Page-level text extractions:
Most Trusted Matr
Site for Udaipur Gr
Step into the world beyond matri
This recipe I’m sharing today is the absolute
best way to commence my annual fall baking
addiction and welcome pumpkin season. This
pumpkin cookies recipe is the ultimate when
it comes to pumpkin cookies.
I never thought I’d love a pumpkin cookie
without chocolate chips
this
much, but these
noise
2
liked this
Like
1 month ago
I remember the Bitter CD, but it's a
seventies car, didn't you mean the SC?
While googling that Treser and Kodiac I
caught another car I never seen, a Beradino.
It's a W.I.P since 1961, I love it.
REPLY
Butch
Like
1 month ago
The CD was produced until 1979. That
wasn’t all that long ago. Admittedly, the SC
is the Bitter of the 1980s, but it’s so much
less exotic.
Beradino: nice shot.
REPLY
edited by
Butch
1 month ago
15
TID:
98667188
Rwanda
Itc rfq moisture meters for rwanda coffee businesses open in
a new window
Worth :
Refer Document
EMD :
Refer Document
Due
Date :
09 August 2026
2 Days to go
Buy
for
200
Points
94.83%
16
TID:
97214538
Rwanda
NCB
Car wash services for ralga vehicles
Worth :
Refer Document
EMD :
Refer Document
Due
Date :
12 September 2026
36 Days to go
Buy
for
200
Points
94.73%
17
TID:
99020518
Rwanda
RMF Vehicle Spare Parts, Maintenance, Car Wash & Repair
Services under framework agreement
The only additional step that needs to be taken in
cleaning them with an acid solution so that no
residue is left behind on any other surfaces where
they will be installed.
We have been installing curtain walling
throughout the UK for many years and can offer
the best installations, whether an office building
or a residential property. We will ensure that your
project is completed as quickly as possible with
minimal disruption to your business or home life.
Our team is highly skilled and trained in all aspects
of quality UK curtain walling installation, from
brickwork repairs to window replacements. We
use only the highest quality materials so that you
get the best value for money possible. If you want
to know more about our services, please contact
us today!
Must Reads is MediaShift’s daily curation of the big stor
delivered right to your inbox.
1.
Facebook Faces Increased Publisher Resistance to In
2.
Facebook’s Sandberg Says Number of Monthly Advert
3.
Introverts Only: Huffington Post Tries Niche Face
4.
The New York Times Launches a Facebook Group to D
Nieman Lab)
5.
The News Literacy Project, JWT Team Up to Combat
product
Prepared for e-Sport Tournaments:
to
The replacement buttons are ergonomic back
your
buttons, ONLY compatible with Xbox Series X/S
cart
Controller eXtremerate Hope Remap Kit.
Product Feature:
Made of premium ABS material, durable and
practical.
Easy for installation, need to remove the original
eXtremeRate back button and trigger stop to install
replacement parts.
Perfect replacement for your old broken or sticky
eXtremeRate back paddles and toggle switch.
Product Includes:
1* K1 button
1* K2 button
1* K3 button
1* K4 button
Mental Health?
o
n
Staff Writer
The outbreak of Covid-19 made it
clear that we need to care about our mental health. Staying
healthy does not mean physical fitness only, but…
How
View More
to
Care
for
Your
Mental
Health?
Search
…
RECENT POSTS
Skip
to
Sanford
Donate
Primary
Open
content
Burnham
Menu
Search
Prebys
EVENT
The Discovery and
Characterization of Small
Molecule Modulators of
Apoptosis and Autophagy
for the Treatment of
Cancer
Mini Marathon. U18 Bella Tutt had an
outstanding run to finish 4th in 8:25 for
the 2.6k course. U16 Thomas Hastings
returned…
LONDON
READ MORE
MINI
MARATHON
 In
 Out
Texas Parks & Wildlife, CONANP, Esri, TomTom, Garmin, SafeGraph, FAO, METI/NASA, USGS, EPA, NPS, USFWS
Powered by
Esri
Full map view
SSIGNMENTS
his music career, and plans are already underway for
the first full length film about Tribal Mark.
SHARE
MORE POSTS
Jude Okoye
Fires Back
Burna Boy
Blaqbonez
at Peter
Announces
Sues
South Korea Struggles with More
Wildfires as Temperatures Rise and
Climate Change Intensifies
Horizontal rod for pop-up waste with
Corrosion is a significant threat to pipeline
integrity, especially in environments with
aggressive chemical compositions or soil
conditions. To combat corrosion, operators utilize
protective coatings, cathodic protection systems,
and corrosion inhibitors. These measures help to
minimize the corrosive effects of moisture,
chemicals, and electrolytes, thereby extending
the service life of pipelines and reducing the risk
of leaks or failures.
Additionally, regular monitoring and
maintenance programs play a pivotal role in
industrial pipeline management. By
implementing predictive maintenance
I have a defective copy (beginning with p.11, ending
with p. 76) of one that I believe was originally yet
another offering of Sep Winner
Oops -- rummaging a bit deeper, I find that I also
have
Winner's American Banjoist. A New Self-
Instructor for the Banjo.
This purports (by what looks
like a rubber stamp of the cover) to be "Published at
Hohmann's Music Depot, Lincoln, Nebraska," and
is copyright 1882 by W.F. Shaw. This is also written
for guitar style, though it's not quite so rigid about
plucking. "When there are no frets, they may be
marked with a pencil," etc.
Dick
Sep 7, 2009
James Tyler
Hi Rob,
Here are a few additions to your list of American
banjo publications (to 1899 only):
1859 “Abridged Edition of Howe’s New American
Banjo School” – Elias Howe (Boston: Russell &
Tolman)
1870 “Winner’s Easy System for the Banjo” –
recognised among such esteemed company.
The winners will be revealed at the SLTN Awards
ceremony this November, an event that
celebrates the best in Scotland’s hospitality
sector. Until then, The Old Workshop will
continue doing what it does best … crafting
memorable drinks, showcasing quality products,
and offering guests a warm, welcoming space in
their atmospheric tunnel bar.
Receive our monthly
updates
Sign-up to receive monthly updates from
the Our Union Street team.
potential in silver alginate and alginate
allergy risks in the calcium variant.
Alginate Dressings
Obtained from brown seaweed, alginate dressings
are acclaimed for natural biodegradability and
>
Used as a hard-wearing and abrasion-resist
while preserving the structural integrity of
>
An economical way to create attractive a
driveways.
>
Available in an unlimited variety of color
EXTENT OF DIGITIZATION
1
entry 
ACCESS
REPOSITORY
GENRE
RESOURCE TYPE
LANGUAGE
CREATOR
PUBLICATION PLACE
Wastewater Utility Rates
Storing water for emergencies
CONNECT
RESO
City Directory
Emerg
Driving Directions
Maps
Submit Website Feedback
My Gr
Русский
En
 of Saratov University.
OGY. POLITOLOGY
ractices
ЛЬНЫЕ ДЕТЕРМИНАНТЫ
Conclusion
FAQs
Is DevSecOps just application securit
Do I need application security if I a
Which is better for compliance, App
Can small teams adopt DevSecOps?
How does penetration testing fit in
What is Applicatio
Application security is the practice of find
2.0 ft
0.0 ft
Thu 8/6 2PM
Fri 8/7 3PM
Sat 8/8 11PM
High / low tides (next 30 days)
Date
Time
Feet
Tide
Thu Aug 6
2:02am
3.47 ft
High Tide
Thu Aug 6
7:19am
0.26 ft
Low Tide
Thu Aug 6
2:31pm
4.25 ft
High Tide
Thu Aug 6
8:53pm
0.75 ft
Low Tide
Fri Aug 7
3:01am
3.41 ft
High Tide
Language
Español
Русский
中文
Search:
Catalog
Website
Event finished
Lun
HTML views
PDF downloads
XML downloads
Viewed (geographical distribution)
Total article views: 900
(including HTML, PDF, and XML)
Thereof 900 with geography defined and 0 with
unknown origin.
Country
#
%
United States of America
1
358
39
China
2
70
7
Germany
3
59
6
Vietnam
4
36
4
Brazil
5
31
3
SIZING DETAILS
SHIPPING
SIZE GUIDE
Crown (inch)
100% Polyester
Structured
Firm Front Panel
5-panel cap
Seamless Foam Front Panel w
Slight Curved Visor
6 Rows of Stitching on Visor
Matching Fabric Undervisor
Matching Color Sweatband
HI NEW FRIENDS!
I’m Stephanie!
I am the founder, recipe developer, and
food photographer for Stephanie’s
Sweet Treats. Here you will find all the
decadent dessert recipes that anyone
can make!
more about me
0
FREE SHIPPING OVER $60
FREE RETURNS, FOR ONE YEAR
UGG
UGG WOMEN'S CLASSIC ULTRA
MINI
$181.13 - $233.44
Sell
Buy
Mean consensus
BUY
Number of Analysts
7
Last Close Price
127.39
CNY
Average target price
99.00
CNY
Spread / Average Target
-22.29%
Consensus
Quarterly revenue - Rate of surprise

What the exercise asks:
Go through the entries above, and wherever a line holds the word "curtain", copy that line.

Task solution:
We have been installing curtain walling
of quality UK curtain walling installation, from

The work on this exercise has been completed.